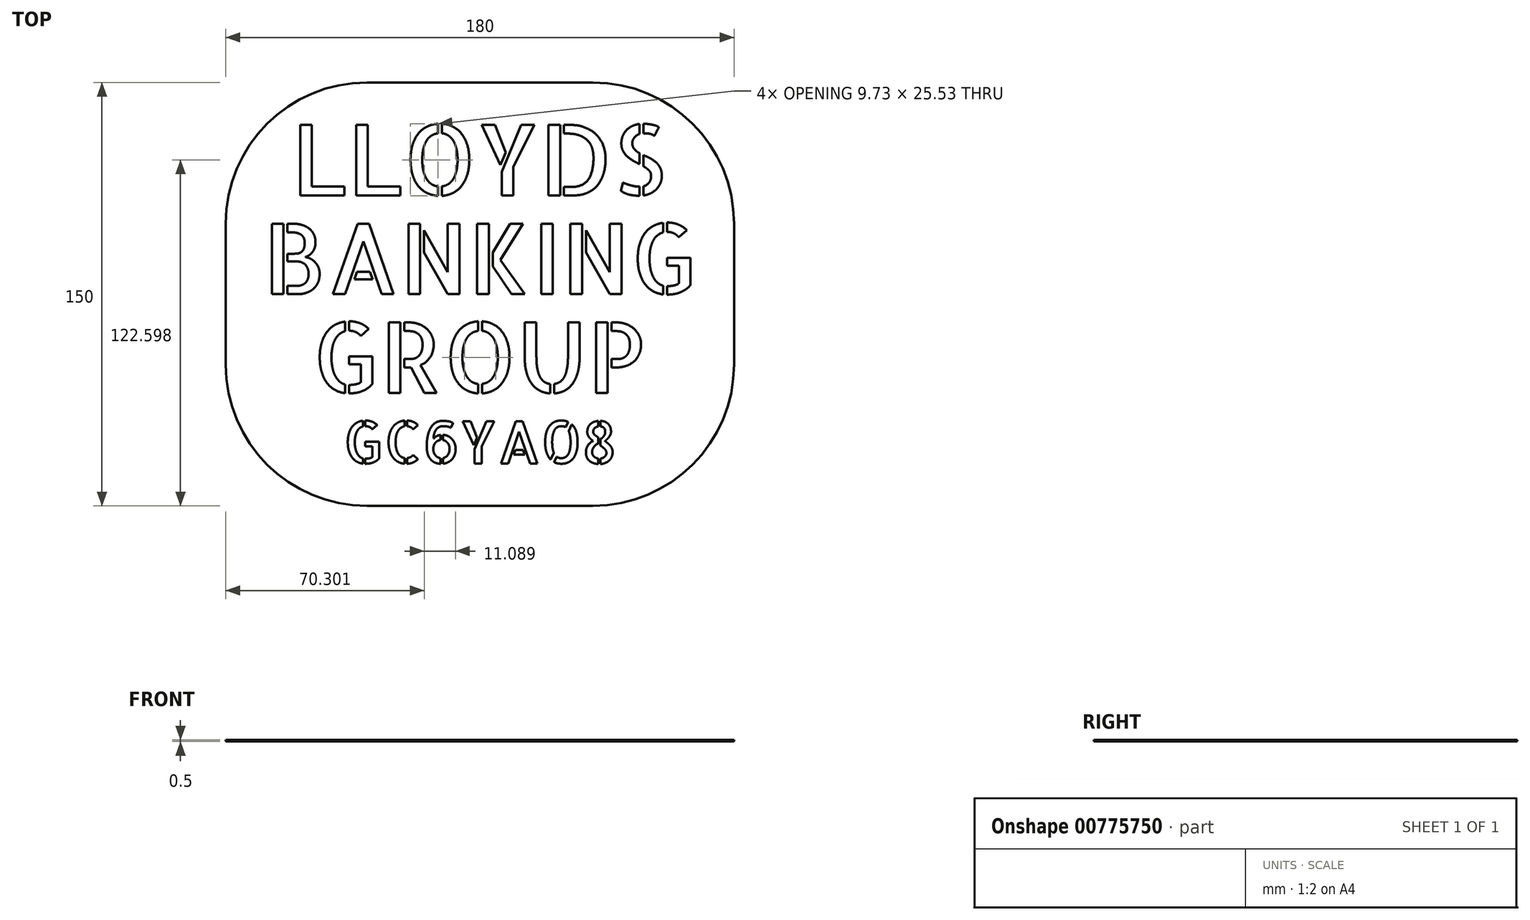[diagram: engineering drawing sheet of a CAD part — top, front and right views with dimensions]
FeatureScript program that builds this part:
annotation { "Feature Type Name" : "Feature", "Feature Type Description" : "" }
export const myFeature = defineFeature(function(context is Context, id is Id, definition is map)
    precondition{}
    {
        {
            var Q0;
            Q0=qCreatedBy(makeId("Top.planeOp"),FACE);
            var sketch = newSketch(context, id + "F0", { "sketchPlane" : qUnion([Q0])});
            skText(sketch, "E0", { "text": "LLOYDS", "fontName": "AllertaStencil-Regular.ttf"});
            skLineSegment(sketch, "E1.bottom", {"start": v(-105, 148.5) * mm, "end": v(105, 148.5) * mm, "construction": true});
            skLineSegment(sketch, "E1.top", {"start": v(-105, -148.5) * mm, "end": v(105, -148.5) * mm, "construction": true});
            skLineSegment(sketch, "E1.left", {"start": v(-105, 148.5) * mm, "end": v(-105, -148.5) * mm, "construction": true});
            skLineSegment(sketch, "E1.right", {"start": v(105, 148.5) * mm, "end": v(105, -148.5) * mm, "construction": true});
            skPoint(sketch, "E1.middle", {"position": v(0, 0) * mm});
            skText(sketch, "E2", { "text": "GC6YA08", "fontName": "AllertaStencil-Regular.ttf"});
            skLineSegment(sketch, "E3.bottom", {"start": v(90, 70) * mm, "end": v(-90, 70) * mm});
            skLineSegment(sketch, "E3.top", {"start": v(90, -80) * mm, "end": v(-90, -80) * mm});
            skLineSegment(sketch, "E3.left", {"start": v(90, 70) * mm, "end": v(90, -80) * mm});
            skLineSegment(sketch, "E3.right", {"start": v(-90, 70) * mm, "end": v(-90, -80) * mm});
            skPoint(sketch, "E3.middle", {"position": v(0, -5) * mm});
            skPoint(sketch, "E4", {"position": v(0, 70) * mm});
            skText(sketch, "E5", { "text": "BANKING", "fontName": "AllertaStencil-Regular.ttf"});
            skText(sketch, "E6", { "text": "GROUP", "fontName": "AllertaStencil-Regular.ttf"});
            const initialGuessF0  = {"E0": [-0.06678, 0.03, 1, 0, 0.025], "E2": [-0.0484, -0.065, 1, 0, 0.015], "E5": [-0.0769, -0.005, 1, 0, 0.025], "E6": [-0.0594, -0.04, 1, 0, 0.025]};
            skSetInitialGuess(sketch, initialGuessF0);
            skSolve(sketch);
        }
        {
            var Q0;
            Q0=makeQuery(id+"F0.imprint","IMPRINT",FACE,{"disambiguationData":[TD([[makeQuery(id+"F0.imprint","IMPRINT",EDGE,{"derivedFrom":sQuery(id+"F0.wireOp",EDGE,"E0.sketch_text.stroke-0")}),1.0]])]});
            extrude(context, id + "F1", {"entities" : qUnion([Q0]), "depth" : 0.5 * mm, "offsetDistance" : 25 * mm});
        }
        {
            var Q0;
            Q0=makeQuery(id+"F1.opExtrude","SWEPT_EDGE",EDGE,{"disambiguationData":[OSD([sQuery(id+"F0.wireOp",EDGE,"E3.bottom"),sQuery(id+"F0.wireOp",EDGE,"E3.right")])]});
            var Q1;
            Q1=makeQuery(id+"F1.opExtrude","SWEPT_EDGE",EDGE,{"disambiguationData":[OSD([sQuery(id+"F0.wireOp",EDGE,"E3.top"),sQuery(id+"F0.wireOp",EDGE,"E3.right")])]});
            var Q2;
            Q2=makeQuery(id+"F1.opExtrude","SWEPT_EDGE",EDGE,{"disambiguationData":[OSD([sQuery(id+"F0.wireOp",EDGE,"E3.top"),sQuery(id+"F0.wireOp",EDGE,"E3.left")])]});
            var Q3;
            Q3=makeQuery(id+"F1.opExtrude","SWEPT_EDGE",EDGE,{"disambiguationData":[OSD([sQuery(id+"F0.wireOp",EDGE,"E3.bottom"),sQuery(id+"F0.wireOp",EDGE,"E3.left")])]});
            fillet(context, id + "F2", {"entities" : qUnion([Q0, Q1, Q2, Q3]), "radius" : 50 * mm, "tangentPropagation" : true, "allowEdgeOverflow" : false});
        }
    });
○ ○ ○ ○ ○
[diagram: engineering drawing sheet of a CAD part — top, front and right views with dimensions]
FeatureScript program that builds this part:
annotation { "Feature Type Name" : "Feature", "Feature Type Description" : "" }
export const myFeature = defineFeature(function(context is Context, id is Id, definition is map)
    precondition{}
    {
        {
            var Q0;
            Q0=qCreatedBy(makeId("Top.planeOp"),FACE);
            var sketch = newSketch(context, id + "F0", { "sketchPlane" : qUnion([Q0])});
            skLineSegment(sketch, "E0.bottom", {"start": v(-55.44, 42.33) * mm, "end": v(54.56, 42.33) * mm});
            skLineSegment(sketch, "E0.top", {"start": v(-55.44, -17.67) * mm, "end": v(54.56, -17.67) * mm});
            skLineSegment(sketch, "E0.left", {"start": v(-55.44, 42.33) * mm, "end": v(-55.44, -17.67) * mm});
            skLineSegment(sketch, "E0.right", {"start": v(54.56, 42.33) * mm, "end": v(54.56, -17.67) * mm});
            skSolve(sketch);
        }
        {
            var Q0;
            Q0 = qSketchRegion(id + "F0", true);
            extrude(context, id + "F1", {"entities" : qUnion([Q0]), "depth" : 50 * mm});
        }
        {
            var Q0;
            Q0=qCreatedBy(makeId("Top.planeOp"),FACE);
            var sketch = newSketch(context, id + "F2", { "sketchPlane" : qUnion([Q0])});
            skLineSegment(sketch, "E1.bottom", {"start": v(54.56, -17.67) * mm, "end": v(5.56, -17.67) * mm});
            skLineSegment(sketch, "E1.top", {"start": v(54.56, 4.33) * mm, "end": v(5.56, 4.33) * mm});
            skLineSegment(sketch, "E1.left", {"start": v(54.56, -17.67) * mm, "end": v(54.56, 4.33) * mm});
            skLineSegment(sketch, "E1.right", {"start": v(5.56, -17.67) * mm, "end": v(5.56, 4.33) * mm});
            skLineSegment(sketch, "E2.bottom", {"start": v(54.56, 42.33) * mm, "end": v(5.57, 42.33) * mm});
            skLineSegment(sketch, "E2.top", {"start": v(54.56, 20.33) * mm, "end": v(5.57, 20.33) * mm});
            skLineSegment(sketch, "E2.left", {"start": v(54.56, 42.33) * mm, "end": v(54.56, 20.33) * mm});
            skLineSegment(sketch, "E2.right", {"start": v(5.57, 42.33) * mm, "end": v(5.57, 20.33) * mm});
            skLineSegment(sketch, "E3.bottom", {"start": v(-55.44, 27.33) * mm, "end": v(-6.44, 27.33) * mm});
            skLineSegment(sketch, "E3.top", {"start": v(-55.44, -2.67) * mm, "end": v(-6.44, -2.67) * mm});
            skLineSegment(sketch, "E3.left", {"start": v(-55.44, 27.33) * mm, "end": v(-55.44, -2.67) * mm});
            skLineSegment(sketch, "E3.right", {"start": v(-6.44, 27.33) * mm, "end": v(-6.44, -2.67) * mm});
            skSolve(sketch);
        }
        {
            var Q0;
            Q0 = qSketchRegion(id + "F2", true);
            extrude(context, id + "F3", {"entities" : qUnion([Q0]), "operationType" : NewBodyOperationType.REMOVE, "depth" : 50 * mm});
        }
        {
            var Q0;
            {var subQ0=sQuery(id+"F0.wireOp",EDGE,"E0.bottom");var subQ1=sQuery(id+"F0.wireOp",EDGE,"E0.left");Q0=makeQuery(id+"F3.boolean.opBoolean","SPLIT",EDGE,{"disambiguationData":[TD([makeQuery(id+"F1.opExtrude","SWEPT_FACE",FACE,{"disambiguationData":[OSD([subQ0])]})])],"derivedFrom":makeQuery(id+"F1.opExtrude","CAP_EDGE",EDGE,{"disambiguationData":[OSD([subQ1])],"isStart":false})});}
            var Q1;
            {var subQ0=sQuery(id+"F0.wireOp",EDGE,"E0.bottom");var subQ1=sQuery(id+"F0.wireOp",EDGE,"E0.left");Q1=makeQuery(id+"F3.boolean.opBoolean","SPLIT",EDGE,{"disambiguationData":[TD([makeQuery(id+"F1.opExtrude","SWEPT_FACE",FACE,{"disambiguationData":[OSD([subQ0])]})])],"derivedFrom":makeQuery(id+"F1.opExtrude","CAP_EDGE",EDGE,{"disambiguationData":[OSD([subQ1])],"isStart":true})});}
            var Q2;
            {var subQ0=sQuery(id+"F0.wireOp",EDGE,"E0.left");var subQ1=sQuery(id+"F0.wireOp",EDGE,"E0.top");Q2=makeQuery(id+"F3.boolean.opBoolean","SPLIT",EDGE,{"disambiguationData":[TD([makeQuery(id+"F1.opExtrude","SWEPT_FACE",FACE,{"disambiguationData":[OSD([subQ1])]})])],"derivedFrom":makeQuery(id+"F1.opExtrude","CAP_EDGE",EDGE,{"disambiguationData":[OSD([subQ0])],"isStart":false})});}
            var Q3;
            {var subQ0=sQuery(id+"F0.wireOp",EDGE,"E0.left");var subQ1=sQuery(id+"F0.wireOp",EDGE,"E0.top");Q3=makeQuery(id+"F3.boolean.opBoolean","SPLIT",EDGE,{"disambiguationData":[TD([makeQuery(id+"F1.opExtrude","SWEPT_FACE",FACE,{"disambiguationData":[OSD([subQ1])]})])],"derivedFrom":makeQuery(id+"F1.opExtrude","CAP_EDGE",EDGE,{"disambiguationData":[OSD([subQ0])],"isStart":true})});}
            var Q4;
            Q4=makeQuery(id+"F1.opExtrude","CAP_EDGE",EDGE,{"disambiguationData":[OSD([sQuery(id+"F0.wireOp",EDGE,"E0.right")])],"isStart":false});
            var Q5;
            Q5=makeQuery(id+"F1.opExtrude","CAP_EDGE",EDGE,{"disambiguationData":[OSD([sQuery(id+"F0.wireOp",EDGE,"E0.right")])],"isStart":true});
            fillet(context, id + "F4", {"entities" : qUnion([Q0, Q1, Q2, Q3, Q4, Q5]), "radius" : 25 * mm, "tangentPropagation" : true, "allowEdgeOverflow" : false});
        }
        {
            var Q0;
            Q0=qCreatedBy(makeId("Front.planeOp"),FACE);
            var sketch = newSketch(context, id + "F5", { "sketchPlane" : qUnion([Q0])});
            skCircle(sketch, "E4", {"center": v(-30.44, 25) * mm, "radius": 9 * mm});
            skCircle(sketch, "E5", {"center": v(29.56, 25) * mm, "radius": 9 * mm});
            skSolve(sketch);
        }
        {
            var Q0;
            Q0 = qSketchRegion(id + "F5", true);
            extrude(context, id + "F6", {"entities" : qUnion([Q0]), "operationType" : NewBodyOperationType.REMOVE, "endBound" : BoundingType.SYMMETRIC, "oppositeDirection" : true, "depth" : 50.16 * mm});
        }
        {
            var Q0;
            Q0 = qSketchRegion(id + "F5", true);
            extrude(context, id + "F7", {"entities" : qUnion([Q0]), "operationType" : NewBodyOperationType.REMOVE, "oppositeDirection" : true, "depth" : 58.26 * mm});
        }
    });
○ ○ ○ ○ ○
THE REQUEST » Extract every line of the material above that contains the string "skPoint".

COMPLETE OUTPUT »
            skPoint(sketch, "E1.middle", {"position": v(0, 0) * mm});
            skPoint(sketch, "E3.middle", {"position": v(0, -5) * mm});
            skPoint(sketch, "E4", {"position": v(0, 70) * mm});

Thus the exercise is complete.